Step 1: Get your crap together.

This entails the painful process of running around in a hauler, collecting all of the assets you might have all over New Eden. Pick a primary base and haul it all there.

Step 2: Sort through it

Take a look at what you have. Buy some station warehouse containers to help with organizing your gear. Tech II and Meta-class modules are usually things you ‘ll want to keep, most other stuff like Tech I gear is so cheap it’s not worth keeping around. But go through your items and compare with the way you play, and ask yourself “do I really need this?”

What to keep? Things of value, obviously. Even if you might not want it, someone else might. Meta-class modules can fetch a decent price on the market, so you might want to do the research here and see what you can get on the free market for them. Got extra skillbooks you don’t need? Put them on the market for an amount less than the NPC price and they’ll get bought in no time.

Step 3: Spring cleaning time

What I like to do is keep a station warehouse container and name it Junk, or Recycle Bin, or something of that kind. Drag all the junk you don’t want to keep around into there so you can easily identify it later. For basics, get a second container for things you want to keep. If you’ve got a nice clean Items window with a couple of containers, you’re ready to go.

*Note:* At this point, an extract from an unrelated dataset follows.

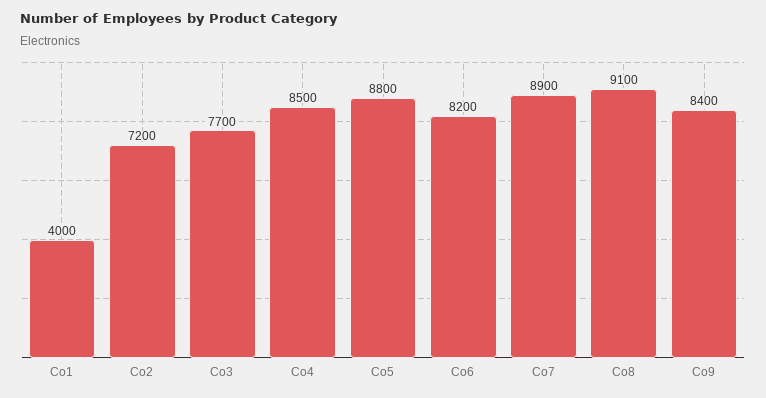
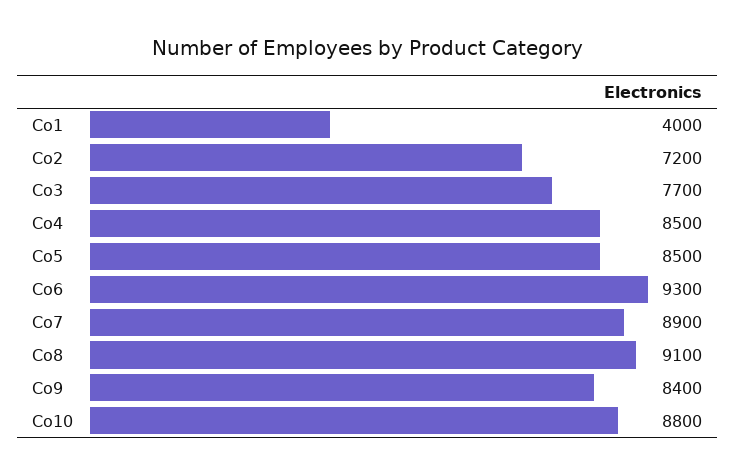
Co5: 8800 -> 8500
Co6: 8200 -> 9300
Co10: none -> 8800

Pull out those items in your Recycle Bin back to your Items window. Select everything, minus your containers, and right click. Hit Reprocess, and look in the report window at how much yummy minerals you didn’t know you had just sitting there. If you’re pleased with that number and are now ready to commit to living light, hit OK and watch all of that crap get mashed down to minerals.

Step 4: Everything else

Ask yourself “do I really need all of this?”  Seriously, moving it around is a pain in the butt, right?  You could be asked to relocate to another region as part of your corp, to better be able to participate on ops.  It’s annoying to have to move things around so damn much (trust me, I’ve had to do this myself a few times, recently).  If you don’t need it, sell it, donate it to the corp or a friend, or just store it somewhere where you won’t need to move it around.

Step 5: Ships and fittings

I’ve been looking at how much I really need all these extra ships I cart around, once that I’ve used to try a few things out and then never really went back to try again.  It’s a lot easier to move around if you have only the ships that you need.  I don’t often rig my ships so that makes it easier to do since I can repackage them up.

Fitting wise, I’m finding it handy to have a can with the fittings of my ships in there, separate from the other stuff.  This way if I need to swap out combat fittings for some reason, I know where all that gear will definitely be.

Conclusion

In the end, I drastically reduced the amount of stuff I had all over EVE, as well as made it extremely easy to move around if it’s required.  This process worked well — for me.  Your milage may vary, because maybe you want to take the time and sell a lot of that gear on the market instead of melting it down for minerals and using/selling that.  Personally I find the latter to be much more time efficient.

So, have you ever had to do anything like this?  How did you go about it?